Fatih Altaylı eğitimle ilgili kaleme aldığı yazısında, "YÖK Başkanı sadece mugalata yapıyor" sözleriyle dikkat çekti.
İşte Fatih Altaylı'nın yazısı:
Yeni Milli Eğitim Bakanı çok net.
“Yüz yüze eğitim önceliğimiz” diye bir açıklama yaptı önce.
Sonra “Yüz yüze eğitim olmazsa olmaz” dedi.
Ardından yüz yüze eğitimin kesinlikle başlayacağını söyledi.
Nasıl olacağını net bir biçimde anlattı.
Kurallarını açıkladı.
Bakanlığa bağlı birimlerin yüz yüze eğitim için ihtiyaçlarını belirledi.
Bu ihtiyaçların giderildiğini açıkladı.
Son derece kararlı bir biçimde yüz yüze eğitimi başlattı.
Medeni ülkelerin salgının başından yapmaya çalıştığını Türkiye’de de gerçekleştirdi.
Bu yıl yüz yüze eğitim olacak.
Ve bu çok ama çok önemli.
Keşke Bakan Mahmut Özer bu dirayeti Bakan Yardımcılığı sırasında, eski Bakan’ı etkilemek için de gösterseymiş diyesi geliyor insanın.
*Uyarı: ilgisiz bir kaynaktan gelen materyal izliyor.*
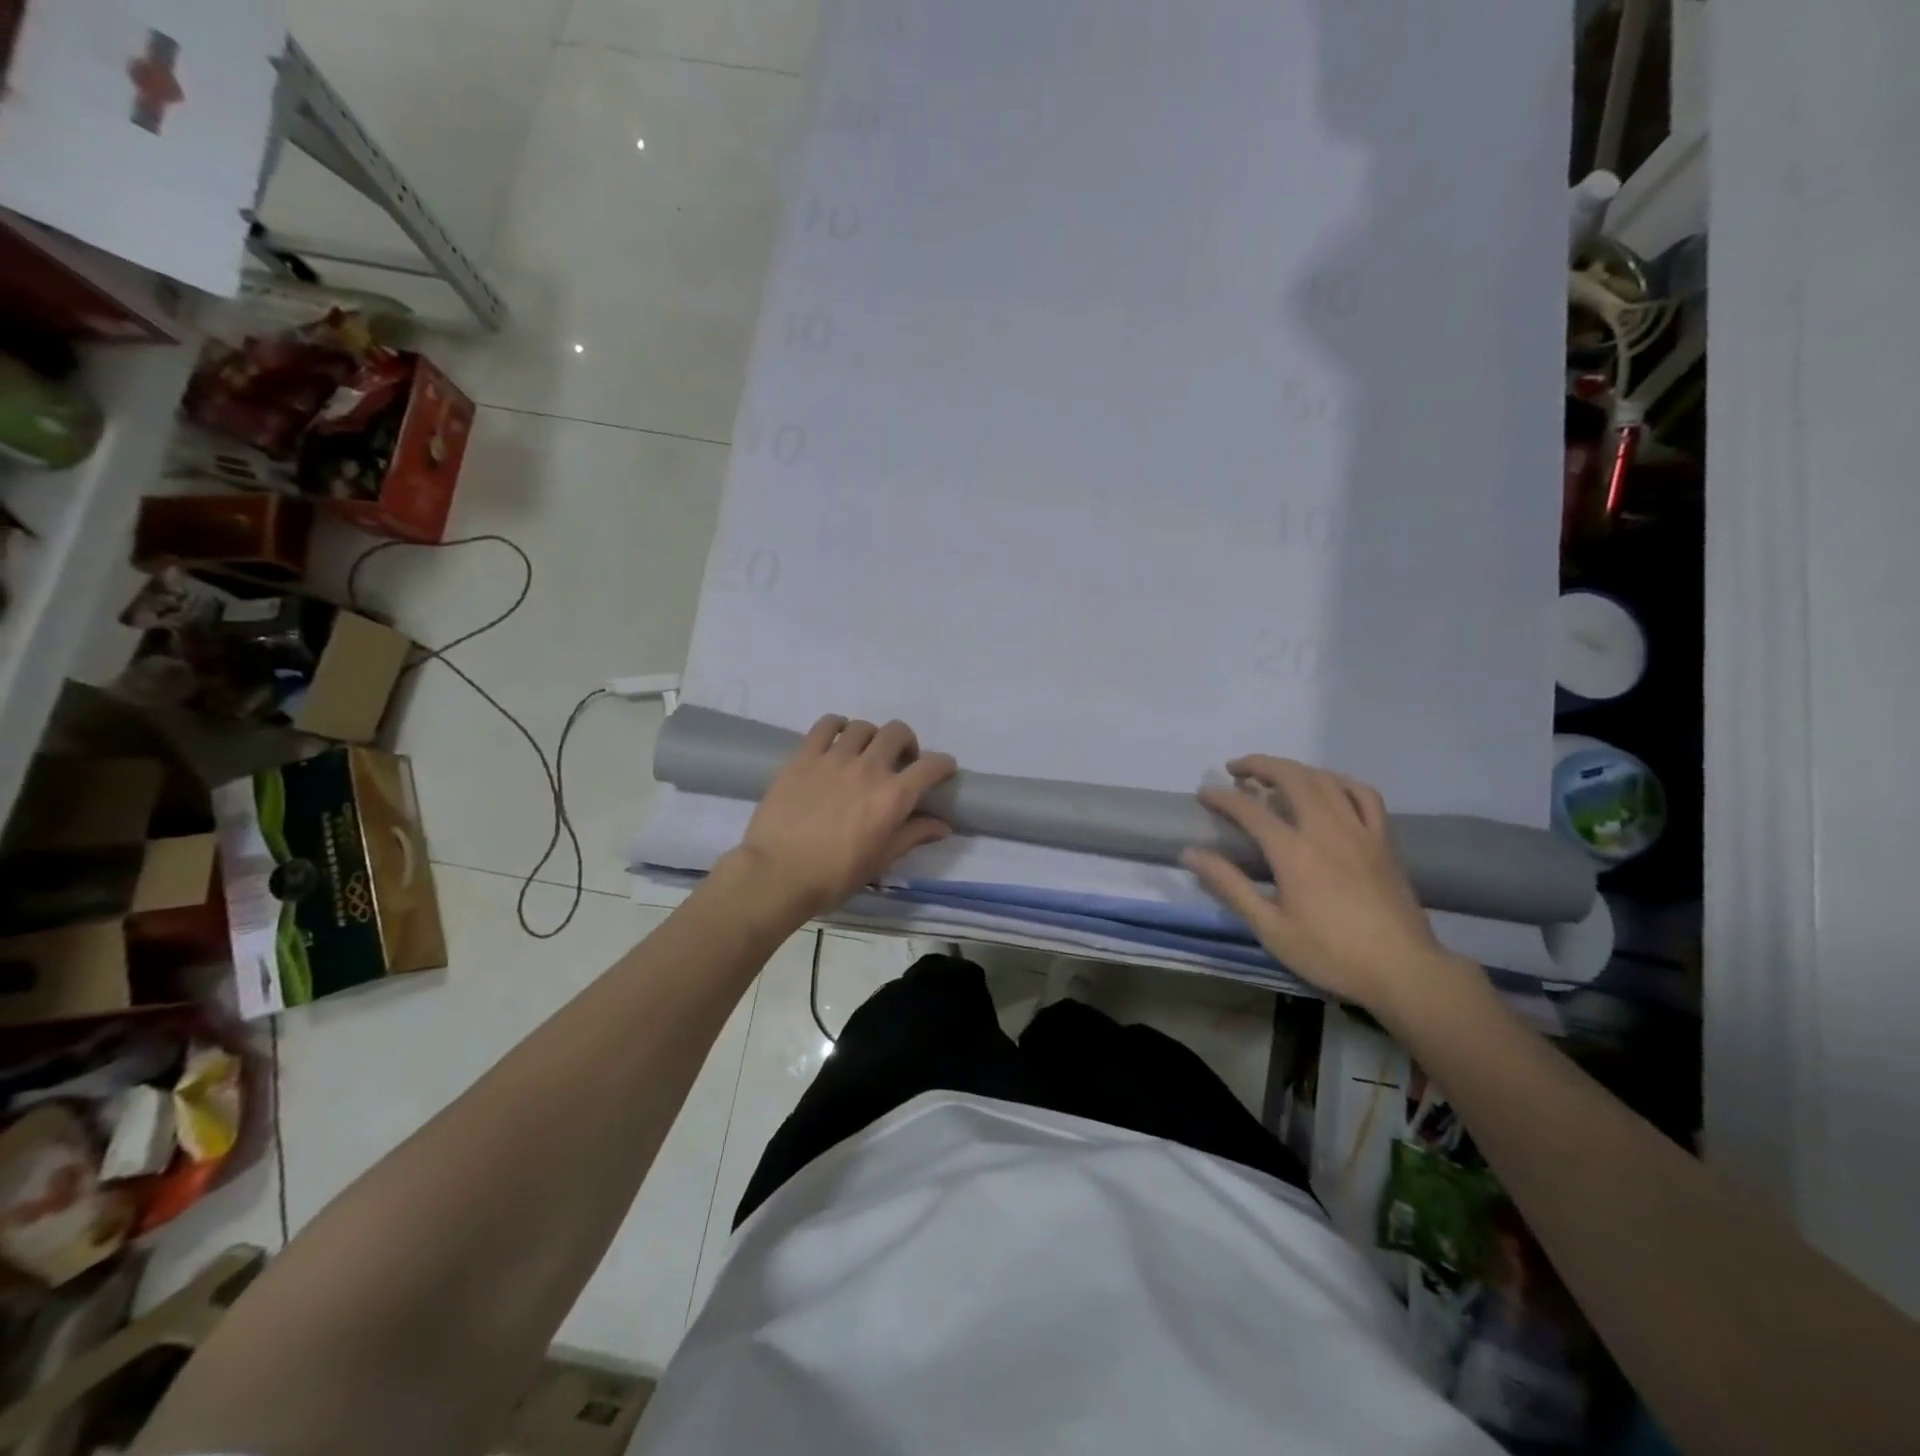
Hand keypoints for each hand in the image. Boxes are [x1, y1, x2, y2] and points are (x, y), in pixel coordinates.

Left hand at [723, 716, 956, 919]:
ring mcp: (834, 758)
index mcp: (893, 796)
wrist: (777, 874)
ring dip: (871, 737)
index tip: (943, 771)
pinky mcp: (804, 756)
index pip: (931, 766)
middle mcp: (869, 768)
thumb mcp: (881, 860)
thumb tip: (941, 825)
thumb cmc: (834, 875)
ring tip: (864, 753)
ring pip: (863, 726)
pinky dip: (837, 726)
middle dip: (907, 743)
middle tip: (900, 762)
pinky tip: (836, 740)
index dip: (943, 765)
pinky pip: (826, 725)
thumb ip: (913, 836)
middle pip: (898, 732)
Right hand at [1183, 757, 1462, 1013]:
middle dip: (1258, 765)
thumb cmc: (1331, 954)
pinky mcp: (1384, 840)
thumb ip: (1230, 886)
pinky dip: (1339, 781)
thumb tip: (1191, 853)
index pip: (1249, 809)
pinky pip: (1363, 794)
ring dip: (1294, 768)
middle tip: (1235, 770)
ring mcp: (1360, 830)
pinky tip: (1328, 787)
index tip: (1203, 792)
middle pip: (1291, 777)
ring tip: (1274, 774)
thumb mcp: (1270, 928)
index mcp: (1293, 852)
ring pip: (1325, 779)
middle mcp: (1326, 829)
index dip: (1221, 797)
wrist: (1404, 971)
Milli Eğitim Bakanı’nın bu kadar net ve okulların açılmasından yana tavrına karşılık hala “Okullar açılmalı” diye yaygara yapanlar niye bağırıyor anlamış değilim.
Okullar açıldı işte.
Buna karşın eğitimin bir diğer önemli ve yetkili kurumu YÖK’te ise Bakanlığın kararlı tutumunun esamisi yok.
Milli Eğitim Bakanı ne kadar net ise YÖK Başkanı bir o kadar flu.
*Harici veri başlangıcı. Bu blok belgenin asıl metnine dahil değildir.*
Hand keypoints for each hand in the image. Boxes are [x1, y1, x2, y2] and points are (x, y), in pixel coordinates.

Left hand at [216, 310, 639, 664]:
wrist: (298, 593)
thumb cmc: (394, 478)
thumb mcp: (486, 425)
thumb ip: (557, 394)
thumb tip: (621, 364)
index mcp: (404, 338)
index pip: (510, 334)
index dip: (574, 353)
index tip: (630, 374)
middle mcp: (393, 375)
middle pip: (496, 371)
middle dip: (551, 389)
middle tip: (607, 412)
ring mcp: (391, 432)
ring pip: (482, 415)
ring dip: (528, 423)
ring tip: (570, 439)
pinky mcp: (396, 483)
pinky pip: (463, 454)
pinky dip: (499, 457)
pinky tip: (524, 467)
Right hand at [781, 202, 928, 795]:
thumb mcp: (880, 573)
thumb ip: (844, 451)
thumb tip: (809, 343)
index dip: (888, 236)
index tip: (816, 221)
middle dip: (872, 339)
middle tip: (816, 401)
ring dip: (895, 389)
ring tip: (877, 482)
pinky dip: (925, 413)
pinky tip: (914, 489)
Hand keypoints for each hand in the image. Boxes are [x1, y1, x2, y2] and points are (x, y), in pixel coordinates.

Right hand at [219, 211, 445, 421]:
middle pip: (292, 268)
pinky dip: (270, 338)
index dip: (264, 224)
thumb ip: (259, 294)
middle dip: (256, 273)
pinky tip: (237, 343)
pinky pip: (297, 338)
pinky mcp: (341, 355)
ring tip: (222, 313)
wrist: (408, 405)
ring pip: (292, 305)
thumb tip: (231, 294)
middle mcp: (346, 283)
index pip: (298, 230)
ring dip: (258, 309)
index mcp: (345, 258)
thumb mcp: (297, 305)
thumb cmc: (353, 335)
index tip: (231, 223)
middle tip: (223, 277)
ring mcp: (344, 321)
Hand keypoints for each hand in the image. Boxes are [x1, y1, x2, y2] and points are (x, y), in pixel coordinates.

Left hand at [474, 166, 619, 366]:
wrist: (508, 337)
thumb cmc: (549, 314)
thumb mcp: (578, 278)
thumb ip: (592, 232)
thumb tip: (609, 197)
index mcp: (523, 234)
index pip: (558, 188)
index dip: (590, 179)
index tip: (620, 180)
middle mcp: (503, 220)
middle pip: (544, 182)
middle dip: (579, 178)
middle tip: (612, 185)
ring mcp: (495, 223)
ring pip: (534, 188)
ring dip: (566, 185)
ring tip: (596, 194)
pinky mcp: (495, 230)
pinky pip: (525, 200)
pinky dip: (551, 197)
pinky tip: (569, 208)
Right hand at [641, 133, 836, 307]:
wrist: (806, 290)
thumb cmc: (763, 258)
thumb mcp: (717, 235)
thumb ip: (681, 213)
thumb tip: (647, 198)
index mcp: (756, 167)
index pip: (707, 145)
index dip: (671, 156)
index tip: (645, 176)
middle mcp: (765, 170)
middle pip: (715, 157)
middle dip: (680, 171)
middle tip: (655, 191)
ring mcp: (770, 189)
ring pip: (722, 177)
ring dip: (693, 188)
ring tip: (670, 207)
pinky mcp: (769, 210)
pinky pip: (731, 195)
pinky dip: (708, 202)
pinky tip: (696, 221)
YÖK Başkanı’nın geçen hafta Milli Eğitim Bakanı ile eşzamanlı yaptığı açıklamayı gördünüz herhalde.
Ne dediğini, ne yapmak istediğini, planının, programının ne olduğunu anlayan varsa lütfen beri gelsin ve bana da anlatsın.
Her işe karışan, üniversitelerdeki her meseleye maydanoz olan YÖK, böylesine önemli bir konuda sorumluluk almaktan, fikir beyan etmekten, kural koymaktan ve eğitimi sürdürme konusunda kararlı bir tavır sergilemekten son derece uzak.
YÖK Başkanı sadece mugalata yapıyor.
Elbette her üniversitenin, her ilin kendine göre sorunları, kendine özgü alması gereken önlemleri olabilir.
Ama bir genel çerçeve belirlemek de bu kadar zor olmasa gerek.
Bakanlık ne yapacağını gayet iyi biliyor, YÖK ise ne yapacağını bilmiyor.